▶ [Task statement] Give the data back exactly as it stands.

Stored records
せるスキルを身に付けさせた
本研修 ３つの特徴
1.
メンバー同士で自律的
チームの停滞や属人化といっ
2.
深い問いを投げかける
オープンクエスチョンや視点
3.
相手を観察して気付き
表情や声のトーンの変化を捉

▶ [Solution for this problem]
せるスキルを身に付けさせた
本研修 ３つの特徴
1.
メンバー同士で自律的
チームの停滞や属人化といっ
2.
深い問いを投げかける
オープンクエスチョンや視点
3.
相手を観察して気付き
表情や声のトーンの変化を捉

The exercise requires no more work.